# [Given records]
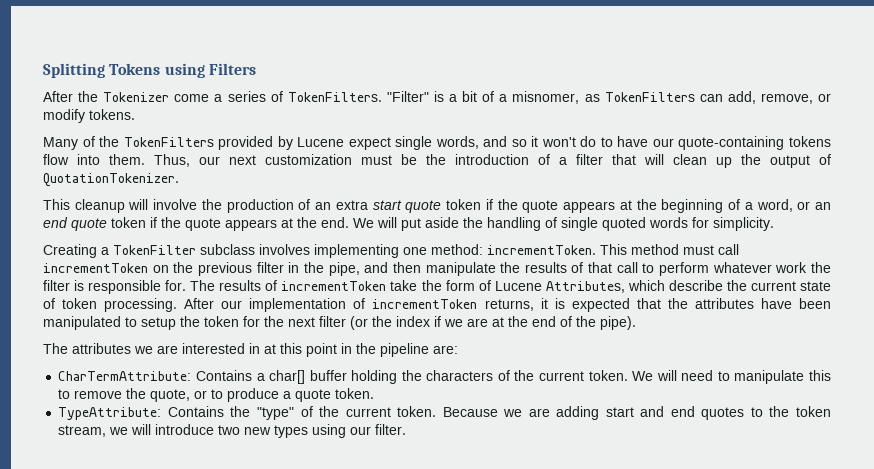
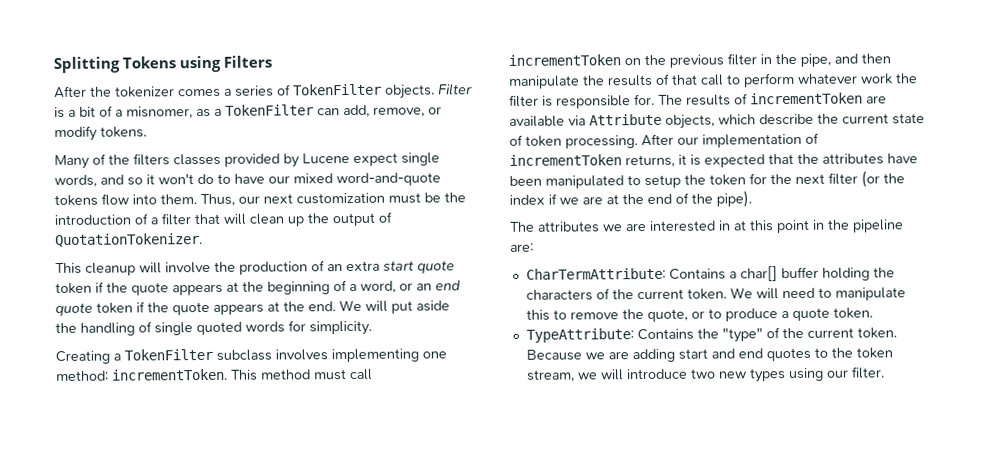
[103,92,210,102] Tokenizer come -> [115,86,221,98] tokenizer comes
[287,91,429,102] TokenFilters. "Filter" -> [293,83,473,99] TokenFilter objects. Filter
[604,92,695,102] TokenFilters -> [214,104,314,116] a TokenFilter
[123,137,214,147] TokenFilters -> [133,153,221,166] filters classes
[678,136,785,150] quote-containing -> [293,172,441,187] mixed word-and-quote
[390,280,625,293] take the form of Lucene Attributes, -> [866,95,887,104] [509,113,715,129] are available via Attribute objects,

# [What the task requires]
Starting from the line holding "[604,92,695,102] TokenFilters ->", restate the remaining lines of the data word for word, including the last.

# [Task response]
[604,92,695,102] TokenFilters -> [214,104,314,116] a TokenFilter
[123,137,214,147] TokenFilters -> [133,153,221,166] filters classes
[678,136,785,150] quote-containing -> [293,172,441,187] mixed word-and-quote
[390,280,625,293] take the form of Lucene Attributes, -> [866,95,887,104] [509,113,715,129] are available via Attribute objects,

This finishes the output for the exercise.